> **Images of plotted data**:
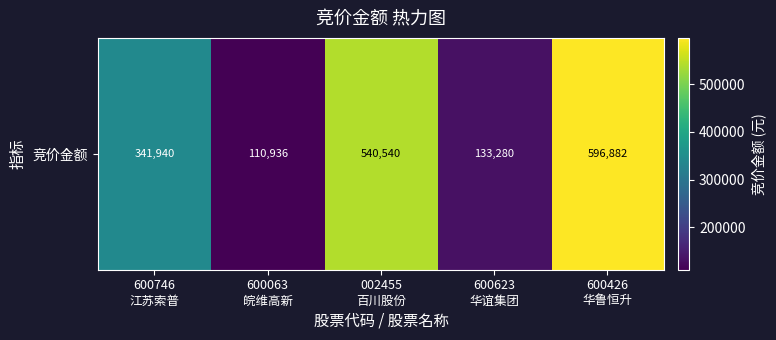

List the labels in order of value, smallest first.

600063
皖维高新, 600623
华谊集团, 600746
江苏索普, 002455
百川股份, 600426
华鲁恒升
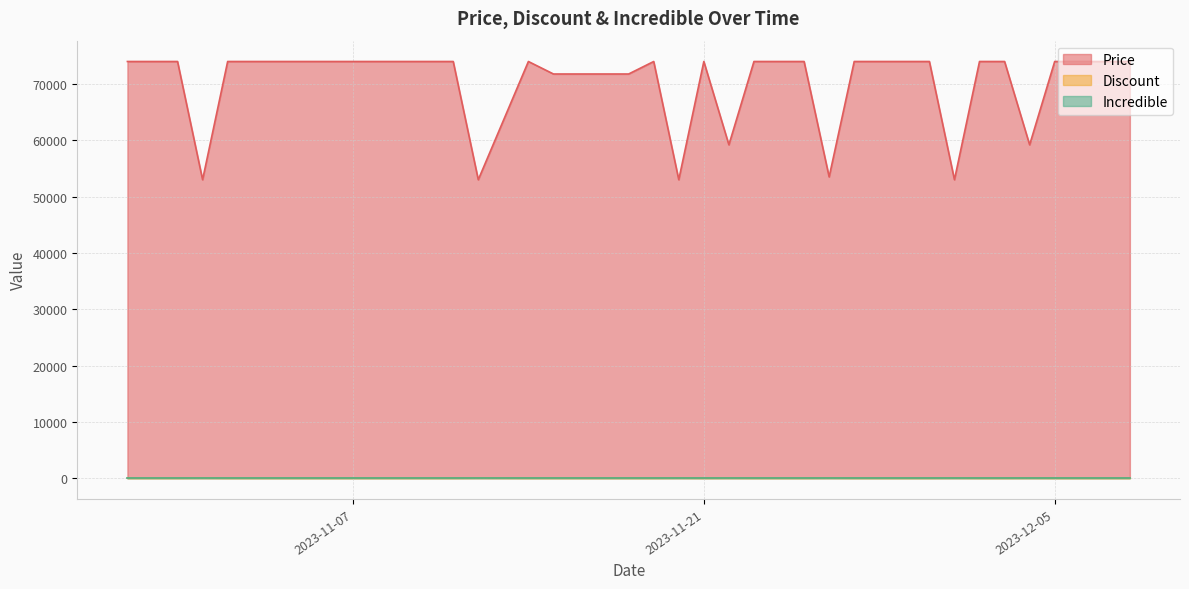

What is the total value across all series at 2023-11-24?

74000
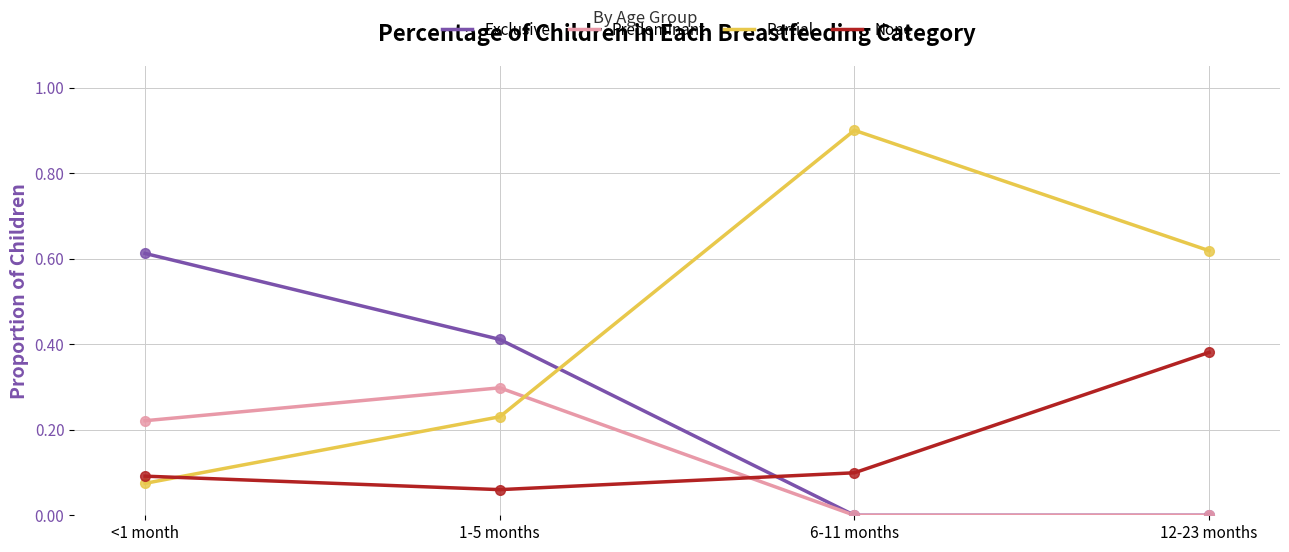

What position from the right is 12-23 months?

1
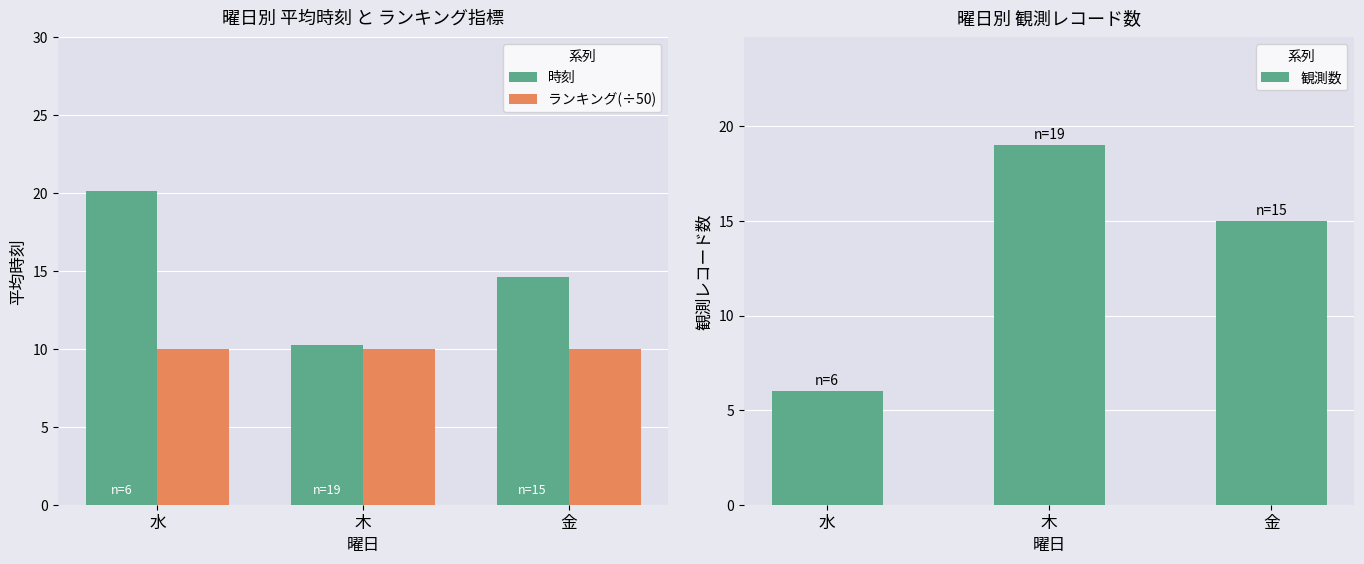

What is the label of the 1st bar from the right?

金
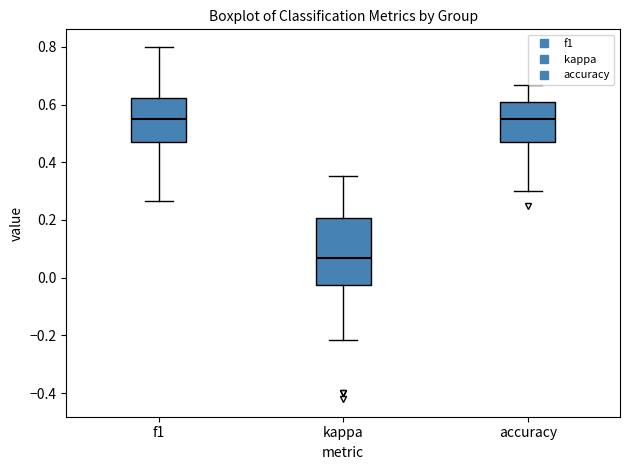

Comparing the boxes themselves (not the whiskers), which one is the tallest?

kappa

> **The problem**: Can you copy the stretch of the items from the line containing "What position from the right is 12-23 months?" through the end of the items, exactly as it appears, leaving out the pictures?

> **Response to this task**:
What position from the right is 12-23 months?

1

What is the label of the 1st bar from the right?

金

Comparing the boxes themselves (not the whiskers), which one is the tallest?

kappa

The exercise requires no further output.